En Ouganda, la vie cachée des jeunes homos

Ici et là, des signaux discrets émanent de la foule, comme d’imperceptibles messages. Un regard en coin, un clin d’œil. Ce samedi 22 novembre au soir, deux corps féminins se rencontrent et s’effleurent devant la scène principale du Nyege Nyege, le plus grand rendez-vous de musique électronique d’Afrique de l’Est, en Ouganda.
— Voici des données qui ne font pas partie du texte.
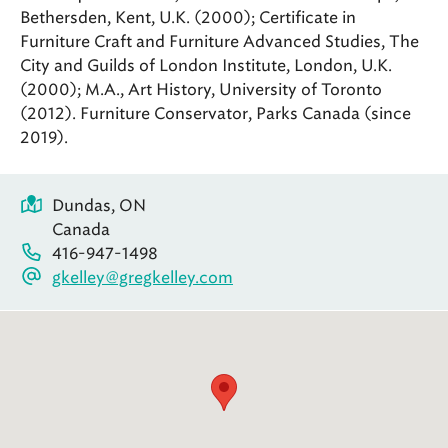
Bethersden, Kent, U.K. (2000); Certificate in
Furniture Craft and Furniture Advanced Studies, The
City and Guilds of London Institute, London, U.K.
(2000); M.A., Art History, University of Toronto
(2012). Furniture Conservator, Parks Canada (since
2019).
Dundas, ON
Canada
416-947-1498
gkelley@gregkelley.com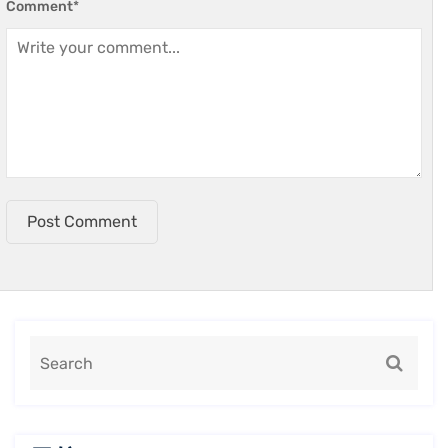
Comment
*
Post Comment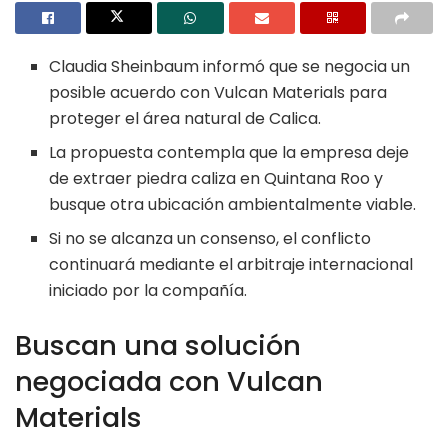
Claudia Sheinbaum informó que se negocia un
posible acuerdo con Vulcan Materials para
proteger el área natural de Calica.
La propuesta contempla que la empresa deje
de extraer piedra caliza en Quintana Roo y
busque otra ubicación ambientalmente viable.
Si no se alcanza un consenso, el conflicto
continuará mediante el arbitraje internacional
iniciado por la compañía.
Buscan una solución
negociada con Vulcan
Materials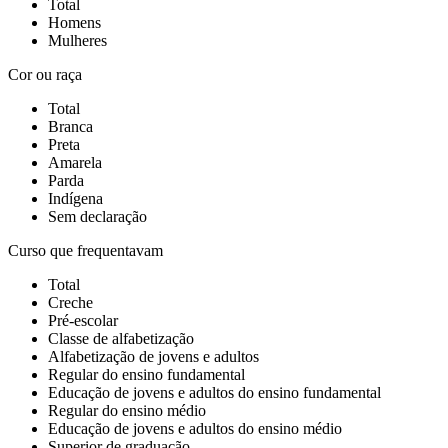
Total
Homens
Mulheres
Cor ou raça
Total
Branca
Preta
Amarela
Parda
Indígena
Sem declaração
Curso que frequentavam
Total
Creche
Pré-escolar
Classe de alfabetização
Alfabetização de jovens e adultos
Regular do ensino fundamental
Educação de jovens e adultos do ensino fundamental
Regular do ensino médio
Educação de jovens e adultos do ensino médio
Superior de graduação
En périphérie de la ville de Jinja, sur la rive nord du lac Victoria, cette banale scène sensuelle passe pour un acte de rébellion, de courage ou de folie.

Début 2023, à l’appel, entre autres, de l’Uganda Muslim Supreme Council (UMSC), la principale organisation chargée de régir l’islam en Ouganda, des manifestations de musulmans mais aussi de chrétiens se sont déroulées à travers tout le pays pour dénoncer l’homosexualité. Quelques mois plus tard, fin mai, le pays dirigé depuis quarante ans par le président Yoweri Museveni, 81 ans, a ratifié l’une des lois les plus répressives au monde à l’encontre des homosexuels.
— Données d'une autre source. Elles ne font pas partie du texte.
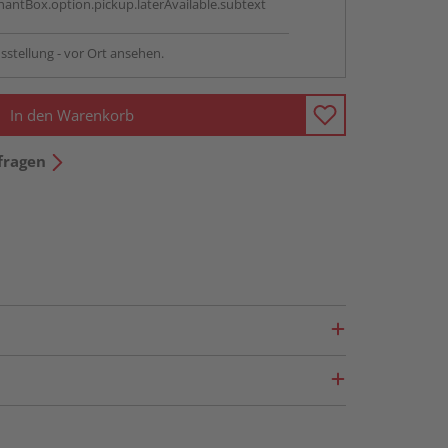
antBox.option.pickup.laterAvailable.subtext
sstellung - vor Ort ansehen.
In den Warenkorb
fragen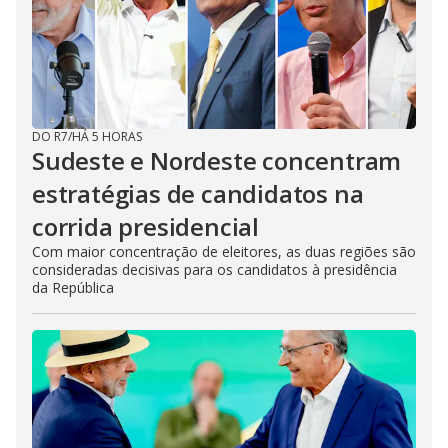
DO R7
/
HÁ 5 HORAS
Sudeste e Nordeste concentram
estratégias de candidatos na
corrida presidencial
Com maior concentração de eleitores, as duas regiões são
consideradas decisivas para os candidatos à presidência
da República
Elle prévoit la peine de mort pour « homosexualité aggravée », soit tout rapport entre personnes du même sexe commis dans le cadre d’une relation de hiérarchie, d’autorité ou de contrainte.
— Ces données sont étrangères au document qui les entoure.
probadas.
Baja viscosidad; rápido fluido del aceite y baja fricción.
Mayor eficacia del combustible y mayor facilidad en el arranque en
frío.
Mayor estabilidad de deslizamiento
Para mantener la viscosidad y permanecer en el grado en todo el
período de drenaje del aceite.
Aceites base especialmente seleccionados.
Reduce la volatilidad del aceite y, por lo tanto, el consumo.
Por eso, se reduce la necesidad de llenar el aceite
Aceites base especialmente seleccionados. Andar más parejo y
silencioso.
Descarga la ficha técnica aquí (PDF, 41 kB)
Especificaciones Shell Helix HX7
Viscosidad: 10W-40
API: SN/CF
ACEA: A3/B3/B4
Elle punit également jusqu’à vingt ans de prison la « promotion de l’homosexualité », incluant la publication ou le partage de contenu homosexuel en ligne. Enfin, la délation est encouragée, les peines encourues pour ceux qui s’y refusent pouvant aller jusqu’à cinq ans d’emprisonnement. Dans la foulée de la promulgation de la loi, arrestations sommaires et passages à tabac se sont multipliés.

Dans cette atmosphère de surveillance et de répression, le festival Nyege Nyege, qui se tient chaque automne, fait figure de rare parenthèse où les personnes homosexuelles osent encore s’afficher en public, même si la discrétion reste de mise.